The scoring is what is going to make or break the game for most people. The scoring is set up to favor specialization in a particular aspect of the game. In my experience, the souvenirs and explorations generate more points than moving around to completely visit continents. Of course, some movement is needed – as staying in one place (or one continent) will only provide access to the same two options. This can be advantageous for explorations, but players chasing souvenirs will need to be moving between continents. This works as acquiring all the souvenirs is worth slightly more points than the equivalent number of explorations. For a game about traveling around the world, I’d like to see the movement portion of scoring providing a greater portion of the scoring. Unless several players push for quick movement and a short game, players focusing on collecting souvenirs and explorations will typically out-score players with a heavier movement emphasis. It isn’t game-breaking, but first timers should be given a heads-up.
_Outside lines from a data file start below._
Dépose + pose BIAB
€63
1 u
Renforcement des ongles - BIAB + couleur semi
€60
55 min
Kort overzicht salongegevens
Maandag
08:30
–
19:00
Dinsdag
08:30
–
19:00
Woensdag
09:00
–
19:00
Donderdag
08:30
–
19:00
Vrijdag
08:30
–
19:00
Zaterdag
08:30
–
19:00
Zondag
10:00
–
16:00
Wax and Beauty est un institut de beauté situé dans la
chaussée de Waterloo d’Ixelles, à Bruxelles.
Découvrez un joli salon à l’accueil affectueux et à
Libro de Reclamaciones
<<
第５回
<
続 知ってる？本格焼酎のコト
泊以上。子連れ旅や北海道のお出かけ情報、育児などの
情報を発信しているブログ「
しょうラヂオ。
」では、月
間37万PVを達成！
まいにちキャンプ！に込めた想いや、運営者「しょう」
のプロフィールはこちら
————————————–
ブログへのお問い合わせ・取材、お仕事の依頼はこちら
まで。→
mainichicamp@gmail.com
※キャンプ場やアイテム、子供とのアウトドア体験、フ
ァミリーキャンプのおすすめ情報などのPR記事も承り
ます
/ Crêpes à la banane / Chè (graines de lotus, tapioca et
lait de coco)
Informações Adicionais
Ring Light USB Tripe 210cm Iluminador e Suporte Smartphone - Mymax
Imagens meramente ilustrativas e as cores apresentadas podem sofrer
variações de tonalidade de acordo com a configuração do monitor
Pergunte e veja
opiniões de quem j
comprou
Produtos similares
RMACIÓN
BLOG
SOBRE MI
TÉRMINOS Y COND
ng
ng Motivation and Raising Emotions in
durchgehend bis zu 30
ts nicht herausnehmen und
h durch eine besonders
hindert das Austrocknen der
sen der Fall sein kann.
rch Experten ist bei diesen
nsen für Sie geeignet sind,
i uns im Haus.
I like that the game currently has three maps, as they accomplish what any expansion/option is expected to provide. The other two maps have all the same mechanics, but with just enough spin on the rules to force players to make adjustments – they can’t just go with the same strategy that worked on the World Map.

My final verdict falls under two main points. I love that this is a Roll and Write with no rolling. The extreme portability means that I can play this sitting in a car or airplane – or even waiting in line somewhere. If everyone has a score pad and a pencil (or laminated pad and dry erase marker) the game is ready to go. The second part of my evaluation comes into play with player count. At high player counts, player agency is more limited. There could be 4 or 5 actions taken before a player gets to take a double-action of their choice. While that means that players have to keep their options more open as they go, it also reduces the feeling of control within the game. 

As mentioned, Around the World in 10-15 Minutes is a print and play game, currently available on Kickstarter until May 30th. Fans of the genre should check it out, as the price is right for a rather unique example of the genre.

Kid Factor

With no text to worry about, this is a great game for the younger set. With only three choices available to the active player, the complexity is kept rather low. Since the game doesn’t even use dice or cards – only the score pad – the game is great for road trips, when space is at a premium. The game works with any kid that has enough attention span to play through a game – although they may need help adding up their scores.